Thiem nähert sich Bestform auf Sand
Beeindruckend zog der 27-Jährige ins Achtelfinale der French Open ein. Ist er nach den US Open für den nächsten Coup bereit?
PARIS. Casper Ruud, einer der Aufsteiger der Tennissaison, konnte einem leidtun. Nach nicht zweieinhalb Stunden war er am Freitag auf dem Sand von Roland Garros gegen Dominic Thiem irgendwie erlöst: 6:4, 6:3 und 6:1 hieß es nach 2:15 Stunden – der Weltranglistendritte zog so souverän und weiterhin ohne Satzverlust in das Achtelfinale der French Open in Paris ein. Gleich nach dem Matchball gab es noch für die wenigen Zuschauer auf dem Court Philippe-Chatrier eine geballte Faust und „Winke-Winke“– es war eine „außergewöhnliche Demonstration“, wie es ORF-Experte Alexander Peya nannte, „Dominic trifft fast nur noch die Linien. Beeindruckend.“Stellvertretend dann auch ein Ass zum Abschluss dieses Matches – nach außen wieder platziert auf die Linie.
Erbarmungslos schickte der frischgebackene US-Open-Sieger aus Niederösterreich den 21-jährigen Norweger temporeich von Ecke zu Ecke. Dazwischen gab es gefühlvolle Stopps oder einen Tempowechsel. Dominic Thiem ist bei den French Open so richtig angekommen. Er wirkt auch nach anstrengenden Wochen zuletzt fit, seine Bewegungen auf dem Platz sind geschmeidig und leichtfüßig. Er hat sich „eingeschossen“, wie man gern im Tennisjargon sagt. Dafür war auch das Spiel des Gegners verantwortlich, das Thiem einen wunderbaren Spielrhythmus brachte. Das bestätigte der 27-Jährige auch beim Siegerinterview mit dem Ex-Profi Cédric Pioline auf dem Court: „Ich habe kaum Fehler gemacht, aber auch immer wieder vermieden, dass Casper zu Chancen kommt“, so Thiem, der von Beginn an mit Druck spielen wollte, um den diesjährigen Halbfinalisten von Rom und Hamburg gar nicht ins Spiel kommen zu lassen.

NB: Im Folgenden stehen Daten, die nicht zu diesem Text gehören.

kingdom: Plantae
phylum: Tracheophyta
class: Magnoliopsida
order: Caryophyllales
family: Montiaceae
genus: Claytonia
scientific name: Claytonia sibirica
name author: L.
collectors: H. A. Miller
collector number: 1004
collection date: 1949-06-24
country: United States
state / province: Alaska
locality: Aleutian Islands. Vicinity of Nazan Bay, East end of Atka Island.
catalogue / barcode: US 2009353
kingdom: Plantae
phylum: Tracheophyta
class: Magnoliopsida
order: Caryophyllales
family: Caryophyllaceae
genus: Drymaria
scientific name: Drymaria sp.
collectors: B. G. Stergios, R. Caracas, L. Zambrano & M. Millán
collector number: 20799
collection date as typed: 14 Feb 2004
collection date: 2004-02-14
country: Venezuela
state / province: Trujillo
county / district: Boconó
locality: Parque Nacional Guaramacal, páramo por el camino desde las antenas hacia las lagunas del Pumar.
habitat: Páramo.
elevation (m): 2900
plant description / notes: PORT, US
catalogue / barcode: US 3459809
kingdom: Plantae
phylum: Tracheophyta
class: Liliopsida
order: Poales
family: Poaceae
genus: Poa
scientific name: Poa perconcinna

Das 1:3 im ersten Satz wurde schnell weggesteckt. Die Tatsache, dass das Match wegen des Regens unter geschlossenem Dach gespielt werden musste, spielte dem heimischen Tennisass zusätzlich in die Karten: „Es waren perfekte Bedingungen für mein Spiel. Ähnlich denen in Österreich, die ich schon über Hunderte Matches gewöhnt bin.“Gewöhnungsbedürftig war für den zweifachen French-Open-Finalisten nur die Spielansetzung mit elf Uhr am Vormittag.
„Da hieß es früh bei der Dunkelheit aufstehen – etwas, was ich in Paris sonst nicht gewöhnt bin“, schmunzelte Thiem, der offensichtlich momentan auf einer Erfolgswelle schwimmt und sich seiner Sandplatz-Bestform nähert. Denn es war der zehnte Sieg in Folge bei einem Grand-Slam-Turnier.
Dominic Thiem scheint nun für den großen Coup in der französischen Metropole bereit. Es wäre ein historischer zweiter Grand-SlamSieg in Serie nach den US Open in New York. Aber bis dahin ist es noch ein weiter Weg. In der nächsten
Runde trifft der Lichtenwörther am Sonntag auf den jungen Franzosen Hugo Gaston, der Stan Wawrinka (SUI) mit 2:6, 6:3, 6:3,4:6, 6:0 bezwingen konnte. Gegen Dominic Thiem erwartet sich der 20-jährige Lokalmatador „eine verrückte Erfahrung. Ich werde so wie heute alles geben, und wir werden sehen, was dabei herauskommt. Ich habe nichts zu verlieren.“Klar ist: Noch zwei Siege fehlen Thiem zum möglichen großen Schlager gegen den Sandplatzkönig Rafael Nadal, gegen den er 2019 und 2018 jeweils im Endspiel von Paris verloren hat.